Paxton and Cruz’s attacks are meant to diminish their opponent; to assert that they are, all evidence to the contrary, tougher and thus better than him. Trump’s entire politics runs like this. He demands that his cabinet meetings turn into fawning compliment parties for him, enforcing a level of pathetic servility that even North Korea finds inherently repulsive. It started from the beginning of his first term — forcing his first press secretary to go in front of the world and lie about the size of his inauguration crowd. It is why his second term has been filled with losers who attempt to project toughness outward but grovel at Trump’s feet. Heck, Marco Rubio just compared the stupid UFC fight on the White House lawn to putting people on the moon. The ridiculousness is the point. They grovel at their leader’s feet in order to gain power over others. Unfortunately for them, this inability to see the world in anything other than domination rituals leads inevitably to people uniting against them.

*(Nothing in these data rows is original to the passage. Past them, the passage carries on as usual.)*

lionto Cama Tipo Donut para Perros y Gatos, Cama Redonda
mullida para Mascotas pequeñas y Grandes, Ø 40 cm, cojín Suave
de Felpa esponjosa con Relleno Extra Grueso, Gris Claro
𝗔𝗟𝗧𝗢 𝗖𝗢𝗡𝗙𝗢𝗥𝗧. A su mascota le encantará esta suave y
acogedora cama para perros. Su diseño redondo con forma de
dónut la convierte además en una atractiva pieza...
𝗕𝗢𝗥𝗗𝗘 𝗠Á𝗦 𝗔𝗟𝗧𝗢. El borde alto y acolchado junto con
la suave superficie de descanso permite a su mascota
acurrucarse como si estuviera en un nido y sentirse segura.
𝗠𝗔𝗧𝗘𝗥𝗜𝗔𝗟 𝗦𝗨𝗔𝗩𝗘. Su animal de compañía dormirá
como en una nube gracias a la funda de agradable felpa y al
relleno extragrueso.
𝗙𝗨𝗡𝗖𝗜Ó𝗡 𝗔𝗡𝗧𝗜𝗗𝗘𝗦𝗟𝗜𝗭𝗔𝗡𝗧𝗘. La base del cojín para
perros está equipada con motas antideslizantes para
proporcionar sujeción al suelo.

Trump has lost the war with Iran. Trump is going to have to give up sanctions and billions of dollars in frozen Iranian assets in order to get the Strait of Hormuz open, and will get no assurances or verification on Iran’s nuclear program. He is paying to get back to a situation worse than the one he inherited from Obama, even worse than the one he inherited from Biden. But because Trump can only think in terms of zero-sum violence, he was incapable of understanding that he had started a war he likely could not benefit from. His ICE raids are similar — an ICE ramp-up that was done normally, without the masked men, without the violence, without the focus on racial profiling, without the sad focus on specific individuals, would likely have not engendered much opposition beyond folks who already do not approve of ICE. But, again, they had to rub people’s faces in the power they thought they had. As a result, Americans organized and thwarted much of their plans, both in the streets and in the courts, and ICE is almost certainly a dead organization walking.

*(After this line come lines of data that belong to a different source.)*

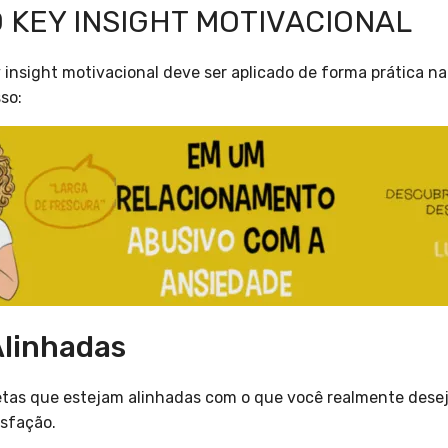
 KEY INSIGHT MOTIVACIONAL
 insight motivacional deve ser aplicado de forma prática na 
so:
Alinhadas
 metas que estejam alinhadas com o que você realmente dese
isfação.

They keep making this mistake, over and over. DOGE was a big middle finger to the idea that there are connective tissues among people. No need to help poor people, or to collectively engage in medicine and science. They damaged those areas and killed those people overseas because they could — because it was more important to them to show that they were in charge and that they would decide what was deserving and what was not. Now, America is a pariah in much of the world, and China is making easy inroads. Even the murder of fishermen in drug trafficking areas shows the bully mindset, and shows how harmful that mindset is: by killing innocents, they have made it impossible for anyone to help the US stop drug trafficking. Being a big, tough man was more important than actually solving the problem.
Republican politicians are not manly in any sense. They are thugs and bullies, the same kind that struts around when unchallenged and cowers when confronted. They refuse to do anything that real men, real people, do. Instead, they play-act and pretend, acting out their warped fantasies. The fact that the national political press still sees the GOP as the “father” party speaks more to their warped sensibilities than reality. And Democrats should not be afraid to point out when the GOP acts like toddlers and not men. It’s an easy argument, and an important one. The GOP has ceased to be a conservative party and has devolved into a party of bullies. Bullies need to be stopped, not coddled, not ignored. And certainly not indulged.
I build systems for a living, and the best systems, like the best democracies, are finely tuned compromises. Throwing power at them is often counterproductive, a source of bugs and decay and wear. The GOP has forgotten this. We need to restore our system to equilibrium.